By Yasin Ebrahim
Investing.com – The pound was handed a lifeline recently as the Bank of England unexpectedly hike rates for the first time in three years, but the tailwind will be fleeting as U.K. may impose further restrictions to curb the Omicron spread.
GBP/USD rose 0.7% to 1.3332.
The BoE rate hike has “offered only some time-limited support to the pound, [but] the fast spread of the Omicron variant in the UK may keep some pressure on GBP around Christmas, in particular as the government may opt to impose some new restrictions,” ING said in a recent note.
The UK government is facing calls from to follow other countries in mainland Europe and impose more stringent restrictions to stop the spread of the omicron variant of Covid-19 just as daily cases of Covid-19 passed 100,000 for the first time on Wednesday.
Though there does appear to be scope for the government to avoid a return to a national lockdown in England should hospital admissions in London remain below 400 per day by the end of this week, according to local media reports.

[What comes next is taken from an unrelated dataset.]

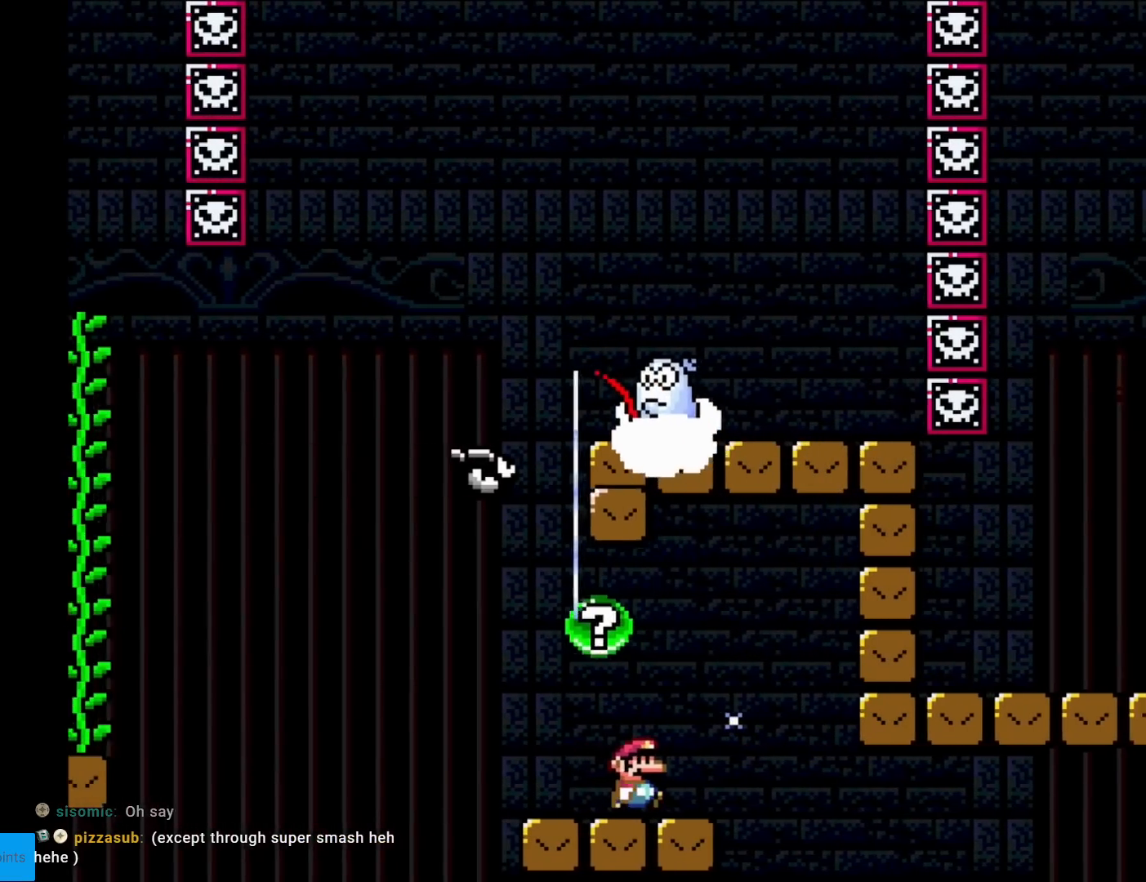
{"buttons": ["X"], "events": []}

Hospital admission reached 301 per day in London, according to latest government data.
Rising political uncertainty, however, may also present a slippery path ahead for the pound as “markets attempt to re-assess both the Brexit policy,” ING said.
Yet, with the pound down about 3% against the dollar since its recent peak, there may be room for a short-term bounce, though the risks still appear “moderately skewed to the downside,” ING added.